Everything from the line containing "Head of Life Insurance and Pension Division" through the end of the entries should be transcribed exactly. Leave out all other lines.

○ ○ ○ ○ ○ ○ ○

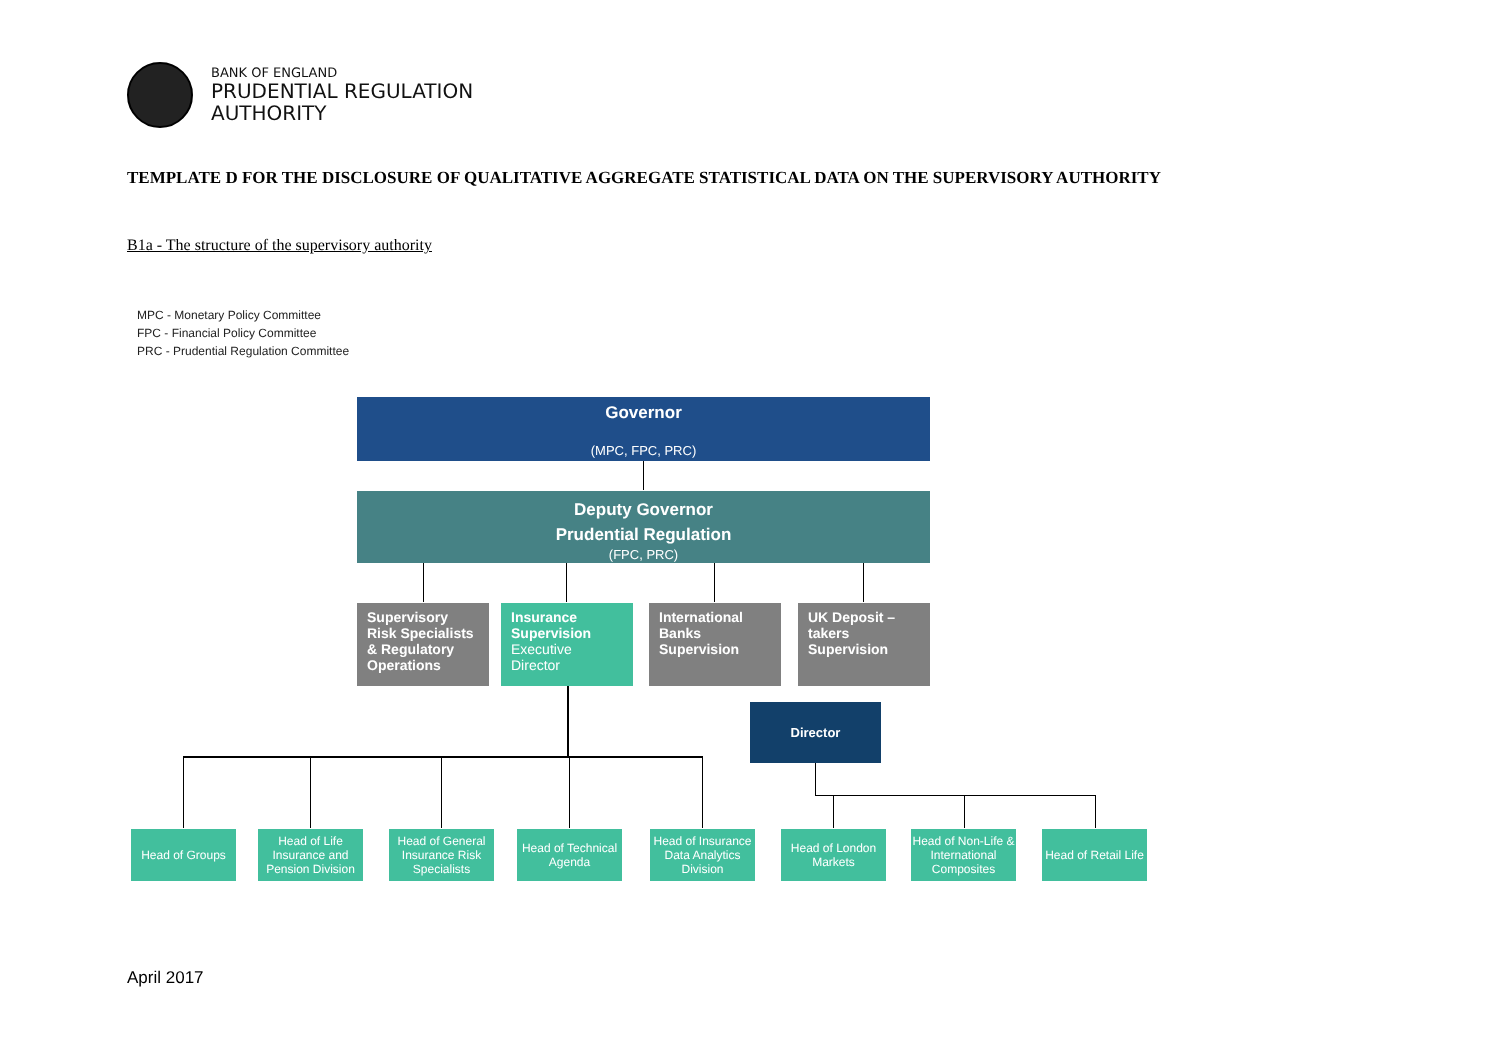BANK OF ENGLAND
PRUDENTIAL REGULATION
AUTHORITY
TEMPLATE D FOR THE DISCLOSURE OF QUALITATIVE AGGREGATE STATISTICAL DATA ON THE SUPERVISORY AUTHORITY
B1a - The structure of the supervisory authority
MPC - Monetary Policy Committee
FPC - Financial Policy Committee
PRC - Prudential Regulation Committee
Governor
(MPC, FPC, PRC)
Deputy Governor
Prudential Regulation
(FPC, PRC)
Supervisory Risk Specialists & Regulatory Operations
Insurance Supervision
Executive Director
International Banks Supervision
UK Deposit – takers Supervision
Director
Head of Groups
Head of Life Insurance and Pension Division
Head of General Insurance Risk Specialists
Head of Technical Agenda
Head of Insurance Data Analytics Division
Head of London Markets
Head of Non-Life & International Composites
Head of Retail Life
April 2017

○ ○ ○ ○ ○ ○ ○

**WRITTEN RESPONSE:**
Head of Life Insurance and Pension Division
Head of General Insurance Risk Specialists
Head of Technical Agenda
Head of Insurance Data Analytics Division
Head of London Markets
Head of Non-Life & International Composites
Head of Retail Life
April 2017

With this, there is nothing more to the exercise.